The Federal Reserve Bank of Chicago submitted a public comment on the Board of Governors' Consultation Paper on Intraday Liquidity Management and Payment System Risk Policy (Docket No. OP-1257). The Consultation Paper noted that banks frequently delay the release of large-value Fedwire payments until late in the day, raising operational and systemic risk concerns.
The Bank's comment focused upon reports that Fedwire payments associated with the settlement of exchange-traded derivatives contracts, which are both systemically important and time-sensitive, have been routinely delayed. In preparing the comment, Bank staff analyzed confidential settlements data and was able to corroborate for the first time in a systematic way anecdotal reports of delay. The comment letter pointed out that late-in-the-day bunching of settlement payments could have adverse consequences during periods of financial turmoil, an additional reason for the Board's expressed policy concerns.

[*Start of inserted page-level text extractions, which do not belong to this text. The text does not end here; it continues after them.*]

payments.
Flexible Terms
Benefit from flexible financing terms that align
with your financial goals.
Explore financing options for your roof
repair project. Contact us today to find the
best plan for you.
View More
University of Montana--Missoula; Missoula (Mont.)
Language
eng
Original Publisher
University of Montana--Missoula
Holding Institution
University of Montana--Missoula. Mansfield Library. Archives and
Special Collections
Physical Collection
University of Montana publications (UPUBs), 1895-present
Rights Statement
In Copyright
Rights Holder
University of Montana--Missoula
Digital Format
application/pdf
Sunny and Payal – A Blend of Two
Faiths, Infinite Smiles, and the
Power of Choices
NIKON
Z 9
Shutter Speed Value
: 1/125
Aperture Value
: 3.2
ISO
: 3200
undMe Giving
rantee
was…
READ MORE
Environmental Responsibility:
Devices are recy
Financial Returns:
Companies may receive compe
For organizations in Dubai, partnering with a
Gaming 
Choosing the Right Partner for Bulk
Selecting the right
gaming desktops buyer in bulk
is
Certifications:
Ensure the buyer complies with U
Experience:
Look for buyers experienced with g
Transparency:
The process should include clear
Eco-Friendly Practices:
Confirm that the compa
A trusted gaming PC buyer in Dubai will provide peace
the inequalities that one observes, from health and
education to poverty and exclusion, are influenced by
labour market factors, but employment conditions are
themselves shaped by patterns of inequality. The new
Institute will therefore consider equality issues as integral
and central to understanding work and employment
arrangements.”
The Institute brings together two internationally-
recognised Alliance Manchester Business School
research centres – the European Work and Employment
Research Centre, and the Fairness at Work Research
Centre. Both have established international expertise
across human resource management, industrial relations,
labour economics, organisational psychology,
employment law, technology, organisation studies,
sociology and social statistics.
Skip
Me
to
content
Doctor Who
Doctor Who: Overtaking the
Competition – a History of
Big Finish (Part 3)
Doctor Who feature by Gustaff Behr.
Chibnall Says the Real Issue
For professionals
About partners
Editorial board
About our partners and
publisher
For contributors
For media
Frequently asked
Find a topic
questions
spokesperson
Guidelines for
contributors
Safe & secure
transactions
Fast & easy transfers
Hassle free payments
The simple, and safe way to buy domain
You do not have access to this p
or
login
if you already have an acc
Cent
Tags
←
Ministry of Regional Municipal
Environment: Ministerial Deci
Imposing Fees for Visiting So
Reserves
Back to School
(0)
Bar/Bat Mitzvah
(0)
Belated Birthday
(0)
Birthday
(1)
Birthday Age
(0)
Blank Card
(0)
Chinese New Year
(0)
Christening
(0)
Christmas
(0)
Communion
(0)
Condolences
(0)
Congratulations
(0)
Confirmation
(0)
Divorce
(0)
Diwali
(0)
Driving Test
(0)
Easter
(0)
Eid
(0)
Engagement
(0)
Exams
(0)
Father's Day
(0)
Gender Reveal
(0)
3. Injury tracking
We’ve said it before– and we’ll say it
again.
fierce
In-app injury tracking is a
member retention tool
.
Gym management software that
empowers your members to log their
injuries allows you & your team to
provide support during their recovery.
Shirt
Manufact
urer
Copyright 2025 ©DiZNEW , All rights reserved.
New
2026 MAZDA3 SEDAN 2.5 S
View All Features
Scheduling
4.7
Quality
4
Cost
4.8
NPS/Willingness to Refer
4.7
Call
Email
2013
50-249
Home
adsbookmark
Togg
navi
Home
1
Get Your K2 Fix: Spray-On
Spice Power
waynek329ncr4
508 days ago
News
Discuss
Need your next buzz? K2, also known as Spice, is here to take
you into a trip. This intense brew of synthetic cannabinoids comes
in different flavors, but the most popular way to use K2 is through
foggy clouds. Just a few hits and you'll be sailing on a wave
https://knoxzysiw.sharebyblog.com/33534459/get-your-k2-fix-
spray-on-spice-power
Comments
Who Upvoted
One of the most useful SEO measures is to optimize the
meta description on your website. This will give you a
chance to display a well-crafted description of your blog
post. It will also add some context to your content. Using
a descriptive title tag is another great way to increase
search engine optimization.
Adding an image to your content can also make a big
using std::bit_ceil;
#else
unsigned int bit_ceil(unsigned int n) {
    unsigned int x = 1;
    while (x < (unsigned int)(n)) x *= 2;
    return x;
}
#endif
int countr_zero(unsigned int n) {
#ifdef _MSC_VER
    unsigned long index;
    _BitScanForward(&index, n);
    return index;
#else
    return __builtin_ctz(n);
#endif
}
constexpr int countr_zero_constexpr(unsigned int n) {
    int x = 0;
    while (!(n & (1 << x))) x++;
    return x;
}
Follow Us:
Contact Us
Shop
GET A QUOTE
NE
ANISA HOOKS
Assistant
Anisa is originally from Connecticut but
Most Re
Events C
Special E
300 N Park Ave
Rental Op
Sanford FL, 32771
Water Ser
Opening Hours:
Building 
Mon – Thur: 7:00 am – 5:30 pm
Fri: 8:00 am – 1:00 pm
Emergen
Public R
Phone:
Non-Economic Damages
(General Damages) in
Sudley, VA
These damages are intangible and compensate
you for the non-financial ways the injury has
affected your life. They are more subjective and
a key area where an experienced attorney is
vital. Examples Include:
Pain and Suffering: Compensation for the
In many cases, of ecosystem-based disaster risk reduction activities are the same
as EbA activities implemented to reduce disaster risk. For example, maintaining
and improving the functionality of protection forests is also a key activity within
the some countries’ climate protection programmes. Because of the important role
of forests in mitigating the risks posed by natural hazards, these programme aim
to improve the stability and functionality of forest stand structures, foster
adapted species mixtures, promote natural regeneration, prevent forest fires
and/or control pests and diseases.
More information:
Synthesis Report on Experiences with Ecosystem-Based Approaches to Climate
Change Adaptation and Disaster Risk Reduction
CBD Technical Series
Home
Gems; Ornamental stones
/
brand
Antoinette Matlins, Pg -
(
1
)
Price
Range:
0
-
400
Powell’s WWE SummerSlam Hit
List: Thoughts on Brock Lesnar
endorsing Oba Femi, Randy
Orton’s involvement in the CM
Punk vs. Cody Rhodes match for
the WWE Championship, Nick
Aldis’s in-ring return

To address these concerns, the Bank endorsed changes to the Federal Reserve's Payments System Risk policy that would result in the reduction or elimination of daylight overdraft charges for fully collateralized overdrafts.
The President of the Federal Reserve Bank of Chicago submitted the comment letter on behalf of the Bank, together with a staff commentary prepared by Carol Clark, David Marshall, and Robert Steigerwald from the Financial Markets Group. Nicholas Buchholz and Victor Lubasi provided valuable assistance in the preparation of the letter.